[[ Source material open ]]

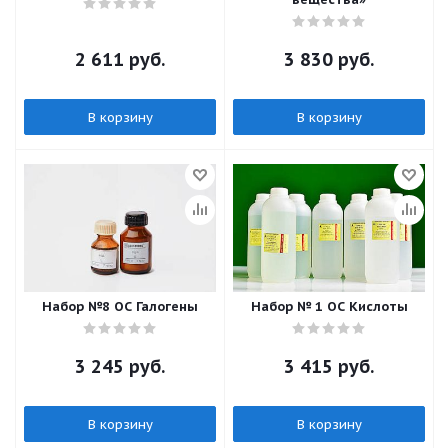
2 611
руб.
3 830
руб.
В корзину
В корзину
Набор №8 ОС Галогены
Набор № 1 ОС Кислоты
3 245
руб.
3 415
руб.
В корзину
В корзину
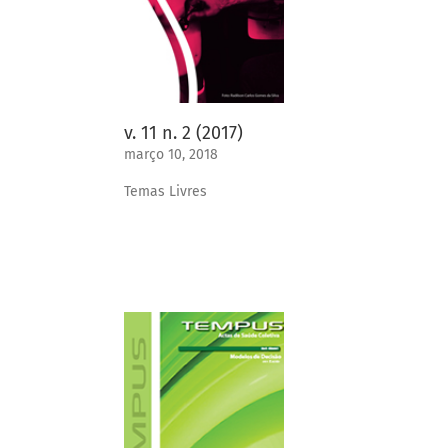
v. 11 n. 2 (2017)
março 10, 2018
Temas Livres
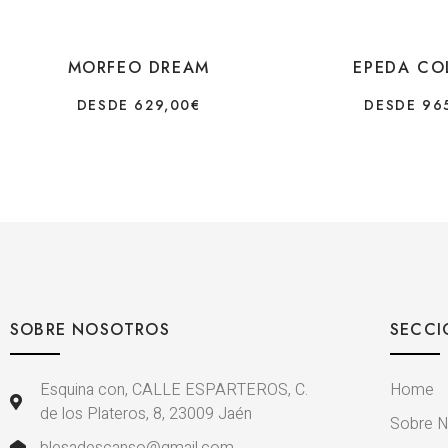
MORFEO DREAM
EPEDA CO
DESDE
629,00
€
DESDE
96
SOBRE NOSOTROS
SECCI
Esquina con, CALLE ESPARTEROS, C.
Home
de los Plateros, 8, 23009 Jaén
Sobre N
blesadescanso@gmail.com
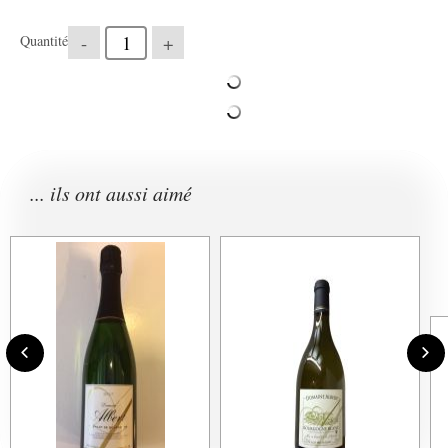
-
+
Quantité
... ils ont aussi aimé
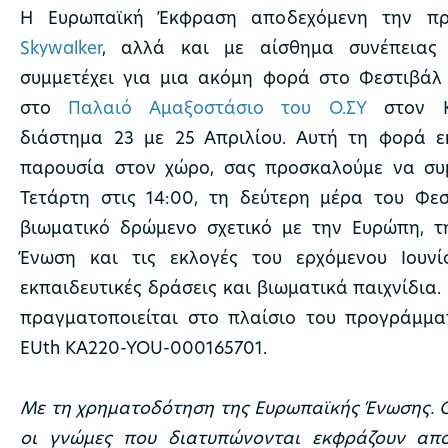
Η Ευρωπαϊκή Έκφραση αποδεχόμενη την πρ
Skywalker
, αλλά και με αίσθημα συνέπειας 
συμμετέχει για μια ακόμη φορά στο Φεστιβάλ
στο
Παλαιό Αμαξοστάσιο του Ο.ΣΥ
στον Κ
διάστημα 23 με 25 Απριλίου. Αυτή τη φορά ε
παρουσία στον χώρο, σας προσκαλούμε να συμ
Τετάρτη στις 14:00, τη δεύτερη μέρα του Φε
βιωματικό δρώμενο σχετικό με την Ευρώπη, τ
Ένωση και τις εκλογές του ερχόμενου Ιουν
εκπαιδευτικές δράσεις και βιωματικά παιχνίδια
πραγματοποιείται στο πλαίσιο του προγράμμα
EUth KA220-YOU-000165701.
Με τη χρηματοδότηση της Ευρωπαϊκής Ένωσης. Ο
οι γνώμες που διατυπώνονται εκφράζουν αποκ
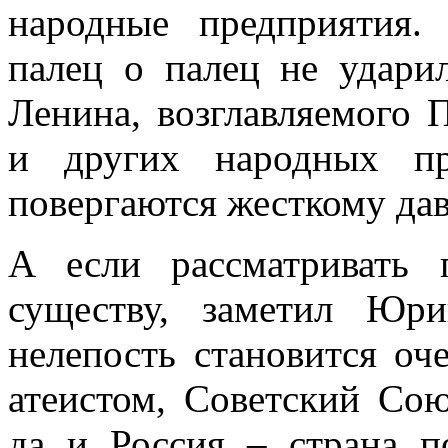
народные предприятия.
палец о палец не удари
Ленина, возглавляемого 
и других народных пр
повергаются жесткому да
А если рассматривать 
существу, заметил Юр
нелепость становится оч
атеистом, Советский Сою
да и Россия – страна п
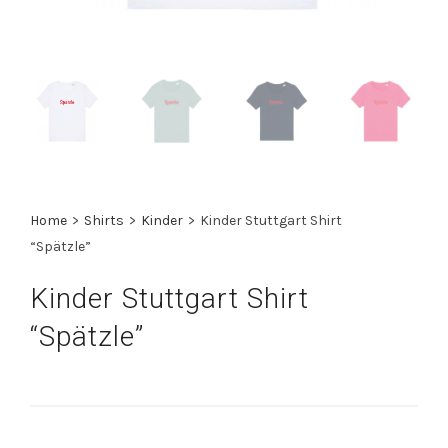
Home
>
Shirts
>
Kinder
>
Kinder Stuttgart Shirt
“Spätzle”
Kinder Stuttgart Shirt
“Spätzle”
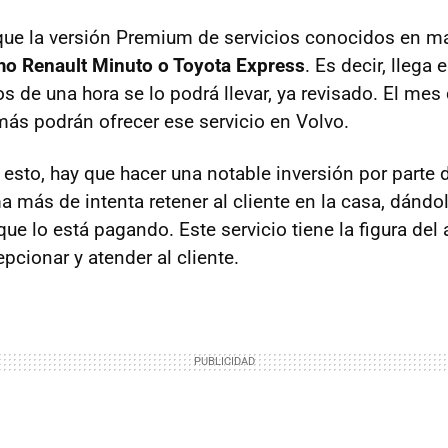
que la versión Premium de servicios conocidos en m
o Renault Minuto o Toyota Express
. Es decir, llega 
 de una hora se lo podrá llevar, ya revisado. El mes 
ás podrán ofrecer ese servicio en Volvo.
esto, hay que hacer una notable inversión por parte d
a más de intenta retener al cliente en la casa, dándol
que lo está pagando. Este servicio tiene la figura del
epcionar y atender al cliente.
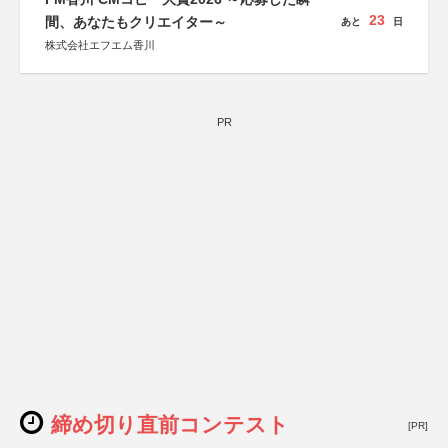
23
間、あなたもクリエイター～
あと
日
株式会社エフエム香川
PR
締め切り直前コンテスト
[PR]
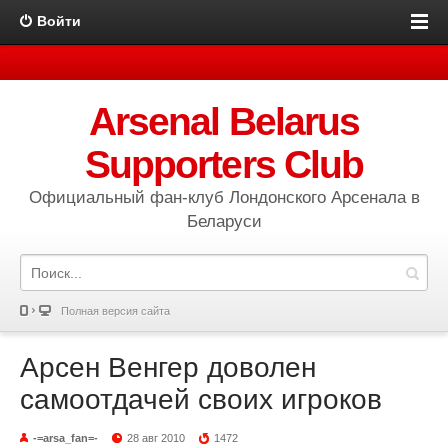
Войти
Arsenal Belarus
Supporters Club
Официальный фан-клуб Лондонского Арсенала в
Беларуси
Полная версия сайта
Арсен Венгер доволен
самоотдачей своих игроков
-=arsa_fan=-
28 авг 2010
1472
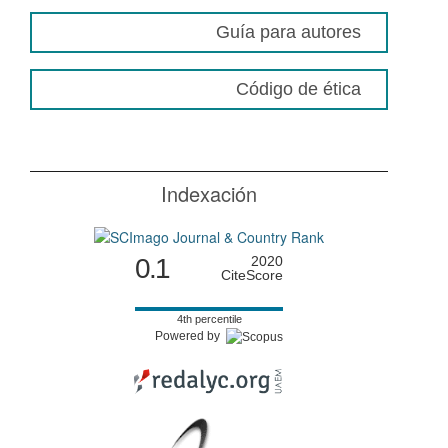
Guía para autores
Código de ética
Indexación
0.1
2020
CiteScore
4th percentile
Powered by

[[ Source material closed ]]

*Instructions for the task*: Reproduce all of the material above, replacing every occurrence of "В корзину" with "Купить" and leaving everything else unchanged. Leave out the pictures.

*Solution*:
2 611
руб.
3 830
руб.
Купить
Купить
Набор №8 ОС Галогены
Набор № 1 ОС Кислоты
3 245
руб.
3 415
руб.
Купить
Купить
v. 11 n. 2 (2017)
março 10, 2018
Temas Livres
MORFEO DREAM
EPEDA CO
DESDE
629,00
€
DESDE
96
SOBRE NOSOTROS
SECCI
Esquina con, CALLE ESPARTEROS, C.
Home
de los Plateros, 8, 23009 Jaén
Sobre N
blesadescanso@gmail.com
-
+
Quantité
... ils ont aussi aimé
Η Ευρωπαϊκή Έκφραση αποδεχόμενη την πρ
Skywalker
, αλλά και με αίσθημα συνέπειας 
συμμετέχει για μια ακόμη φορά στο Φεστιβάλ
στο
Παλαιό Αμαξοστάσιο του Ο.ΣΥ
στον Κ
διάστημα 23 με 25 Απριλίου. Αυτή τη φορά ε
παρουσία στον χώρο, σας προσκαλούμε να συμ
Τετάρτη στις 14:00, τη δεύτερη μέρα του Φε
βιωματικό δρώμενο σχετικό με την Ευρώπη, τ
Ένωση και τις εκλογές του ερχόμενου Ιουν
εκπαιδευτικές δράσεις και βιωματικά παιχνίδια
πραγματοποιείται στο πλαίσιο του προγράμμα
EUth KA220-YOU-000165701.
Με τη χρηματοδότηση της Ευρωπαϊκής Ένωσης. Ο
οι γνώμες που διατυπώνονται εκφράζουν αποκ
народные предприятия.
палец о палец не удари
Ленина, возглавляемого 
и других народных пр
повергаются жесткому да
А если рассматривать 
существу, заметил Юр
нелепость становится оч
атеистом, Советский Сою
да и Россия – страна п
Home
>
Shirts
>
Kinder
>
Kinder Stuttgart Shirt
“Spätzle”
Kinder Stuttgart Shirt
“Spätzle”
que la versión Premium de servicios conocidos en m
o Renault Minuto o Toyota Express
. Es decir, llega 
 de una hora se lo podrá llevar, ya revisado. El mes 
ás podrán ofrecer ese servicio en Volvo.
esto, hay que hacer una notable inversión por parte d
a más de intenta retener al cliente en la casa, dándol
que lo está pagando. Este servicio tiene la figura del
epcionar y atender al cliente.
23
間、あなたもクリエイター～
あと
日
株式会社エフエム香川
PR
締め切り直前コンテスト
[PR]
Войти
Arsenal Belarus
Supporters Club
Официальный фан-клуб Лондонского Арсенала в
Беларуси
Полная версия сайта
Арсен Венгер доволен
самоотдачей своих игроков
-=arsa_fan=-
28 авг 2010
1472
Guía para autores
Código de ética
Indexación
0.1
2020
CiteScore
4th percentile
Powered by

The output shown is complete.